Although they’re not serious, growing pains can be uncomfortable enough to keep your child from getting a good night’s sleep. Fortunately, there are ways to help your child manage them and get relief. Here’s how:

1. Massage

Lightly rubbing the area where the pain is may help your child’s symptoms. Younger children may also want to be held or cuddled. A massage may help soothe the areas affected and relieve soreness or aching.

2. Stretching

Stretching not only helps to relieve existing pain; it can also help prevent it from occurring in the first place. Encourage your child to stretch the way they are taught in gym class, or show them how to stretch yourself. This is a great opportunity to help work stretching into their overall physical fitness, which will benefit them long after the years of growing pains have passed.

3. Heat

A heating pad can help soothe your child’s muscles if they are sore. Adjust the pad’s temperature to a low setting and place it on your child’s legs before they go to bed or while they drift off to sleep; just be sure to remove it once they do! A warm bath or other soak may have a similar effect before bedtime.

4. Pain medication

If all else fails, you can give your child a pain reliever.
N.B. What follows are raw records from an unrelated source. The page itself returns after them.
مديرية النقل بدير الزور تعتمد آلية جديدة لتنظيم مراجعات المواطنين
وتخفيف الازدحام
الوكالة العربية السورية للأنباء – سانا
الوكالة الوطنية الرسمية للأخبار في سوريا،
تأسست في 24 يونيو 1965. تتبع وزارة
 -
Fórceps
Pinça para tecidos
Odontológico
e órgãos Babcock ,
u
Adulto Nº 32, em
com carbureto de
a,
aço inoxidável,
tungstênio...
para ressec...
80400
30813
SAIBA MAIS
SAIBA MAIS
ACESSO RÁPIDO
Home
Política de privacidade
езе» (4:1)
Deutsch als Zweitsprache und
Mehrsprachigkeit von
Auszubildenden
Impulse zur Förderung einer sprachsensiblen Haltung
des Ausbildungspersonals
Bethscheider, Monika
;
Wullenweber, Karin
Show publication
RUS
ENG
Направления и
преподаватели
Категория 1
Just make sure you use a child-strength pain reliever, and if you need to use it regularly, consult with your child’s pediatrician.

Because growing pains often happen at night, it’s important to help your child get back to sleep if the pain wakes them up. Restless nights will only make managing the stress of growing pains even more difficult.

Remember: growing pains are a normal part of being a kid. And with a little help, you and your child can manage them together.